I was recently pointed to a conversation taking place in the Northern Iowan – a student newspaper of the University of Northern Iowa. The debate is about whether ghost-hunting is science or pseudoscience. The first salvo was apparently fired by Michael Dippold, who took the skeptical position. There is also a response by Peter Allen, defending the science of paranormal investigation. I hope these two students won't mind me jumping in and taking them to school a bit.
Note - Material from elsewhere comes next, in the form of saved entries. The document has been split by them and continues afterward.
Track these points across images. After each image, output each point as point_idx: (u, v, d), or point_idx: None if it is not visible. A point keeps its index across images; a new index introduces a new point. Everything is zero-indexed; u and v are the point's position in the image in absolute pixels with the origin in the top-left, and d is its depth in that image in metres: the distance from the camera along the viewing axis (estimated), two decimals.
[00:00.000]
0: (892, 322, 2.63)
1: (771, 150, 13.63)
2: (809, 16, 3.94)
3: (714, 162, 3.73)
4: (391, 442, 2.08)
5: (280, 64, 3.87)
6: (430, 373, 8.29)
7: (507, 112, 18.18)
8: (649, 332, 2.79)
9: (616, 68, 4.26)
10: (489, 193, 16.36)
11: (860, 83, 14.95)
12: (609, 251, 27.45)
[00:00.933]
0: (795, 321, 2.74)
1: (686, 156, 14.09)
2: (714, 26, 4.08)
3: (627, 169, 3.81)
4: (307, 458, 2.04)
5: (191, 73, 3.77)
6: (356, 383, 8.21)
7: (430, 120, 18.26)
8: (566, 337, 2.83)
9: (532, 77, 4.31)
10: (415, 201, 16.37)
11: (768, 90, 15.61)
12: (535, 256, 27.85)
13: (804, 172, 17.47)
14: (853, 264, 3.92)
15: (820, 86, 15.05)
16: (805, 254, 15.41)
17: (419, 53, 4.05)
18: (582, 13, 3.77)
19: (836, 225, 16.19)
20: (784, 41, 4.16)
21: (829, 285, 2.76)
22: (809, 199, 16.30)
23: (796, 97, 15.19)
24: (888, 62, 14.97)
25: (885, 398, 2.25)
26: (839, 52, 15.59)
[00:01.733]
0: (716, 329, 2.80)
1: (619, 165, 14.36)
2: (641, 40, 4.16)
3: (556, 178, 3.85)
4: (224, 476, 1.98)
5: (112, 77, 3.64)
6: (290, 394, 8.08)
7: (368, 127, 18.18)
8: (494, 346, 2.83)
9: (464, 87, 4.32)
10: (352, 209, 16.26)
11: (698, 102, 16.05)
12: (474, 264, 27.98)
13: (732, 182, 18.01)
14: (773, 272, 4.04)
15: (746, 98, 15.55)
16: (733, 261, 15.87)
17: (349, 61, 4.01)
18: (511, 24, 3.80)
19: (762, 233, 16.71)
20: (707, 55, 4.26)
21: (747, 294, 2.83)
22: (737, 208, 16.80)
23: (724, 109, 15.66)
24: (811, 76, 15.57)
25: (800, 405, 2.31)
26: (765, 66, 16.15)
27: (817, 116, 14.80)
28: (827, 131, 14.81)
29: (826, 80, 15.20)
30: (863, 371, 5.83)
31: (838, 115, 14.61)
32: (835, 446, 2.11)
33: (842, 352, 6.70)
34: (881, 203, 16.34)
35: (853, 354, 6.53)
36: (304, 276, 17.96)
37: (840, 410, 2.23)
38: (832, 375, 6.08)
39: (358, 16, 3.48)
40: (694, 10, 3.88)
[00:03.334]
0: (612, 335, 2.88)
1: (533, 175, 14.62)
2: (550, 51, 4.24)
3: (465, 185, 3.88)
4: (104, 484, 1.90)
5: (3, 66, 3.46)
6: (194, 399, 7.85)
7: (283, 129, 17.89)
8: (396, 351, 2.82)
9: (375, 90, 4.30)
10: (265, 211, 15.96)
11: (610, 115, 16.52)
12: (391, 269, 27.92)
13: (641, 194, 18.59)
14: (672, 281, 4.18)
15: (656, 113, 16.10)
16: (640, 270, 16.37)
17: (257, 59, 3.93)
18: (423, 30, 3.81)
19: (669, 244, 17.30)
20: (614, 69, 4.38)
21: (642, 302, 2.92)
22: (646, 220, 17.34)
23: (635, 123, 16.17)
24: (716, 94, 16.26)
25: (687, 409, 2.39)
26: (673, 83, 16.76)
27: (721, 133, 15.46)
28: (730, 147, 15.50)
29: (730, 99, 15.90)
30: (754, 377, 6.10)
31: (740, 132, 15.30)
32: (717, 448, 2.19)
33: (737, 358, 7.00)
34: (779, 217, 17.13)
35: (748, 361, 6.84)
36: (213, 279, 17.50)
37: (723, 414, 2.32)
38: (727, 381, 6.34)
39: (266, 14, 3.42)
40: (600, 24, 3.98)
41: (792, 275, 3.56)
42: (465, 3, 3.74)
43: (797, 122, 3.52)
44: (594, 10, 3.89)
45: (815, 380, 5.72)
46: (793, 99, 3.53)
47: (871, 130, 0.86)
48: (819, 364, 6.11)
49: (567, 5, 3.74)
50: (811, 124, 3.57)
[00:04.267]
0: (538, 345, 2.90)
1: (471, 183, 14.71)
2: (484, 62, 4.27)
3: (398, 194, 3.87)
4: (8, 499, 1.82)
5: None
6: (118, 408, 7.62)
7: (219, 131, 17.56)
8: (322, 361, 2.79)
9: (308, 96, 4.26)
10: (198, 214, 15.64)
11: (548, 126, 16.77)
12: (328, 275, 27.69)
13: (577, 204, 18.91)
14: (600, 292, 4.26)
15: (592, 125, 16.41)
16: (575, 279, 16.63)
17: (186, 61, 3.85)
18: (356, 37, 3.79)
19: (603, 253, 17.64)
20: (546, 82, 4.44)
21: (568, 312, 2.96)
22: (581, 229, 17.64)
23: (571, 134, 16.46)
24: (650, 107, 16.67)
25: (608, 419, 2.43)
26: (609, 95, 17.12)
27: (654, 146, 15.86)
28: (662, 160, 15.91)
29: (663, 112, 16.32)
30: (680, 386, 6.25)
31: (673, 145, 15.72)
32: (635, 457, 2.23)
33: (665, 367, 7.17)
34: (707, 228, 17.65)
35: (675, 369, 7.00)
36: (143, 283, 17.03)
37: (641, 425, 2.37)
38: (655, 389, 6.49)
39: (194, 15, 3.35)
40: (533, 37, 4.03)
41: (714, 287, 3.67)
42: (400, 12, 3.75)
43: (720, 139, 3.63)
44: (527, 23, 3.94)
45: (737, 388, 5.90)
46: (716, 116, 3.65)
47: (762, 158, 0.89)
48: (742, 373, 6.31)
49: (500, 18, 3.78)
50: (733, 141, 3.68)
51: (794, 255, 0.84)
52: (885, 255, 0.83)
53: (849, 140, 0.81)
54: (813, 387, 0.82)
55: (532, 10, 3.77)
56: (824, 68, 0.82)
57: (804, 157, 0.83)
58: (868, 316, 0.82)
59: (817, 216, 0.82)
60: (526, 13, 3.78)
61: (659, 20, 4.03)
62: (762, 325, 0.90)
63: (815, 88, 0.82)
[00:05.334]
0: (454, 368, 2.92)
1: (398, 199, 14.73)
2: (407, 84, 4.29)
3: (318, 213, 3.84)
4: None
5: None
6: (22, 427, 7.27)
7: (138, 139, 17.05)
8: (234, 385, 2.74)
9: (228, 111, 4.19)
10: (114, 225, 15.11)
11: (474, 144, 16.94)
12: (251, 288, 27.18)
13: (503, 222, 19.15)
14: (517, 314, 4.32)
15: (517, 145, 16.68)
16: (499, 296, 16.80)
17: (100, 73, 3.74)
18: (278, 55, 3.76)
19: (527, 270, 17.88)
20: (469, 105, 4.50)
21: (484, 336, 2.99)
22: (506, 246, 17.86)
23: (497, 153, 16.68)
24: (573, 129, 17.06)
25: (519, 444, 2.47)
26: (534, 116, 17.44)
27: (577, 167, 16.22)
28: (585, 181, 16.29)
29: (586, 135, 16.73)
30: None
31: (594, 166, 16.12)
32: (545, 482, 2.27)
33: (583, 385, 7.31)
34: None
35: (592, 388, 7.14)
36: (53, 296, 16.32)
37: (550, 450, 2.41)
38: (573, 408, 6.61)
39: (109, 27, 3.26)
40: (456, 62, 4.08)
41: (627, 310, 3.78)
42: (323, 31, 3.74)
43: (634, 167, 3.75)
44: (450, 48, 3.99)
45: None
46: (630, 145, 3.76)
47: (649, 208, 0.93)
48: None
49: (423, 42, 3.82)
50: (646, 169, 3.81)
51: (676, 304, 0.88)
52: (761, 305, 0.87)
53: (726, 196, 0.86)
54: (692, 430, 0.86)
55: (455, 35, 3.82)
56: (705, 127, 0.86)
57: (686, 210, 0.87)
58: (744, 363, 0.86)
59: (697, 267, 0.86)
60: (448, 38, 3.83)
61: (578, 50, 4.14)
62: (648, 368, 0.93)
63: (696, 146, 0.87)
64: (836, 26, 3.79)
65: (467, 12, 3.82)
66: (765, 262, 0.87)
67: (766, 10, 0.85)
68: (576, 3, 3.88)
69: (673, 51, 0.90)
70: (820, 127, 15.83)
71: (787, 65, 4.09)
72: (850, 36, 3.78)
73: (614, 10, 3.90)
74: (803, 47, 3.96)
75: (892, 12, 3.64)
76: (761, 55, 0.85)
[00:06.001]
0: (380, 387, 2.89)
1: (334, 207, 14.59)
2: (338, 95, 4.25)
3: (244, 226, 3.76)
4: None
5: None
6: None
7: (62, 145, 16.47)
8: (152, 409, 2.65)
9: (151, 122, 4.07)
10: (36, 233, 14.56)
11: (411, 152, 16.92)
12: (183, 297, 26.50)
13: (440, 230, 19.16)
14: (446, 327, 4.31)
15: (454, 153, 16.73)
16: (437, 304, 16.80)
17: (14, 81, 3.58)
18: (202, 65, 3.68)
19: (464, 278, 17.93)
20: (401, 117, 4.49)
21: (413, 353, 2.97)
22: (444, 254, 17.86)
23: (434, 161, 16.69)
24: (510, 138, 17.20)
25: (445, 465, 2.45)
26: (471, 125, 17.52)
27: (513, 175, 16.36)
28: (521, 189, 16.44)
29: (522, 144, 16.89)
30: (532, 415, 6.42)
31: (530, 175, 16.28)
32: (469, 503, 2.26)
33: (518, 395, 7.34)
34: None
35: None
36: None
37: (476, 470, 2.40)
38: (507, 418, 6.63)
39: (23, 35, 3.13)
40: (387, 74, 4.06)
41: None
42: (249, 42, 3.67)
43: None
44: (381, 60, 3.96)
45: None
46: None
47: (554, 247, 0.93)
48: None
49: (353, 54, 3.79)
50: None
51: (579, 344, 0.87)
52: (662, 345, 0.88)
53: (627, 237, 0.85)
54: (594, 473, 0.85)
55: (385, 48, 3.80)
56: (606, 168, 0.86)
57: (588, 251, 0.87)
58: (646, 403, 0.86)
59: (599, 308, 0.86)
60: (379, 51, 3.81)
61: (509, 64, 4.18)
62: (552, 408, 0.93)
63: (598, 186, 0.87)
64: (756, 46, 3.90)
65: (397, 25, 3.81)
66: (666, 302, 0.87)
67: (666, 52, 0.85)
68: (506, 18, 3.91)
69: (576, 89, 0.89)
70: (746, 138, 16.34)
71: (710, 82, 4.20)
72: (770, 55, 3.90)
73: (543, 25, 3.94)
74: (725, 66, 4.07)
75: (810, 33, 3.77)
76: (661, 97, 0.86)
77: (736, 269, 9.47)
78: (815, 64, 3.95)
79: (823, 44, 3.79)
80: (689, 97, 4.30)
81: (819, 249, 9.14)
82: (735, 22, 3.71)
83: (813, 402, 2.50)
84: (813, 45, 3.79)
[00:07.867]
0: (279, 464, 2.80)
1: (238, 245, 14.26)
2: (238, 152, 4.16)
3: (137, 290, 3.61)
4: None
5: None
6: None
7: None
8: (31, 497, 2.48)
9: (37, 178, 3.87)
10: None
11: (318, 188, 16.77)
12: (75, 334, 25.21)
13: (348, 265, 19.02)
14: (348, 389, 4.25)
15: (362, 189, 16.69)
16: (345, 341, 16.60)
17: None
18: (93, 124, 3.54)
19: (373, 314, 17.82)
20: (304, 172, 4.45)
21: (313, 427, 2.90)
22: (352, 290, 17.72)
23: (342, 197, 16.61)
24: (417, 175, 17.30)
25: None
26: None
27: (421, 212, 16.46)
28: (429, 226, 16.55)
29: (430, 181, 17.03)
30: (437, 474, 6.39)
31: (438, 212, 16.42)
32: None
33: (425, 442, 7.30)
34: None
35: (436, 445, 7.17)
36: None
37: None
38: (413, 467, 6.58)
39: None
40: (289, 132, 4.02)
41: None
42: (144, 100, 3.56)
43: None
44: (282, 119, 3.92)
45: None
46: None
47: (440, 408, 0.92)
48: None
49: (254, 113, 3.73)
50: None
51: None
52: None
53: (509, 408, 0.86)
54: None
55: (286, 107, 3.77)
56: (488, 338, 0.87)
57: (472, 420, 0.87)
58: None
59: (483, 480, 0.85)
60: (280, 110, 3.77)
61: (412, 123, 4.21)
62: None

Michael does a decent job of spelling out the skeptical position, but I think he misses (or at least insufficiently emphasizes) a critical point, and not surprisingly Peter completely misses this vital point. If I had to point to one aspect of so-called ghost hunting that marks it as pseudoscience it is this – they don't carry out any actual hypothesis testing. Michael comes closest to this point with this statement:
Here is the problem with what they are doing: it's not science. There's not a single shred of evidence to suggest that ghosts exist, or that they can be identified by cold spots. Why are ghosts cold? Why do they never seem to show up in visible light, but infrared cameras always find them? Why can you never hear them speaking, but finding them in garbled audio (what they call electronic voice phenomenon or EVP) is absurdly common? The answer is that it's easier to find whatever you're looking for in distorted or unclear video and sound. This is a profession that thrives on false positives.